__GIVEN REQUEST A__: What timeout does the pull request give for the registry lookup?
__GIVEN REQUEST B__: Using the pull request, decide whether each statement agrees with it: (i) the detector pulls image layers to find a container's language; (ii) Alpine, Nginx, and Busybox images still got 4 init containers; (iii) a reviewer asked for the registry lookup to be cached.
__GIVEN REQUEST C__: Update the pull request from "Registry image config" up to and including "existing, zero regressions)" by putting "program names" in place of "runtime binaries".

__EXCERPTED PASSAGE__:
%%

Add language detection to auto-monitor to inject only the relevant SDK by Miqueasher · Pull Request #380 · aws/amazon-cloudwatch-agent-operator

Miqueasher · 2026-05-05T20:05:28Z

Summary

When monitorAllServices: true, auto-monitor currently injects all 4 language SDK init containers (Java, Python, Node.js, .NET) into every pod regardless of runtime, causing liveness/readiness probe failures, restart loops, and deployment instability.

This PR adds a registry-based language detector that inspects container image config (ENV, CMD, ENTRYPOINT) via google/go-containerregistry without pulling layers (~100-500ms, 5s timeout)
Falls back gracefully through image name patterns → pod-spec env vars → pod-spec commands → all languages (current behavior), ensuring zero regression

Detection Layers

Registry image config — fetch ENV/CMD/ENTRYPOINT from manifest (public registries + ECR with IRSA)
Image name patterns — match language keywords in image reference
Pod-spec env vars — check for JAVA_HOME, PYTHONPATH, NODE_ENV, DOTNET_ROOT, etc.
Pod-spec commands — match runtime binaries (java, python, node, dotnet)
Fallback — all configured languages

Dependencies added

Test Plan

Unit tests: 92/92 passing (65 new + 27 existing, zero regressions)
Live EKS validation (us-east-1): Custom operator build deployed with monitorAllServices=true, no manual annotations
Java, Python, Node.js, .NET public images → 1 init container each (detected via registry config)
Alpine, Nginx, Busybox → 4 init containers (correct fallback, no false positives)
Private ECR image with language keyword → detected via image name pattern
Pod-spec JAVA_HOME on Alpine → detected via env var fallback
Multi-container (Python + Nginx sidecar) → correctly detected Python only
Failure mode: When all detection fails, behavior is identical to current production
Operator image digest confirmed matching between running pod and ECR (sha256:5f74a89f76b3...), zero pod restarts observed

By submitting this pull request, I confirm that you can use, modify, copy, and redistribute this contribution, under the terms of your choice.

mxiamxia · 2026-05-12T23:08:41Z

+	desc, err := remote.Get(ref,
+		remote.WithAuthFromKeychain(d.keychain),
+		remote.WithContext(ctx),
+	)


I think we need to cache this for the same kind of pod. otherwise for large cluster with thousands of pod, it will either be throttled or make some performance impact.

Agreed — we'll add an image-level cache so that the same image reference is only looked up once from the registry. If 200 workloads use the same image, the registry call fires once and subsequent lookups return the cached result.

Add language detection to auto-monitor to inject only the relevant SDK

cd169e4

%%

__SOURCE DATA__:

%%

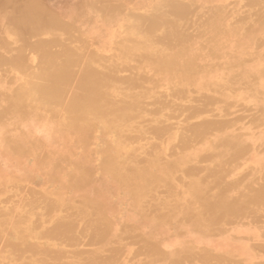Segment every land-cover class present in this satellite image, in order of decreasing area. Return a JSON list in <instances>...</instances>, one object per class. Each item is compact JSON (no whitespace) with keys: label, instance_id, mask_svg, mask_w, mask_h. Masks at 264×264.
<instances>
[{"label":"bare ground","instance_id":"obj_1","mask_svg":"<svg viewBox=\"0 0 264 264\" xmlns=\"http://www.w3.org/2000/svg\"><path fill=\"white\" fill-rule=\"evenodd\" d=\"M0 264H264V0H0Z\"/></svg>","mask_w":264,"mask_h":264}]
</instances>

%%

__COMPLETE OUTPUT A__: 5 seconds

__COMPLETE OUTPUT B__:
(i) No: "without pulling layers"
(ii) Yes: "Alpine, Nginx, Busybox → 4 init containers"
(iii) Yes: "I think we need to cache this for the same kind of pod."

__COMPLETE OUTPUT C__:
Registry image config — fetch ENV/CMD/ENTRYPOINT from manifest (public registries + ECR with IRSA)
Image name patterns — match language keywords in image reference
Pod-spec env vars — check for JAVA_HOME, PYTHONPATH, NODE_ENV, DOTNET_ROOT, etc.
Pod-spec commands — match program names (java, python, node, dotnet)
Fallback — all configured languages

Dependencies added

Test Plan

Unit tests: 92/92 passing (65 new + 27 existing, zero regressions)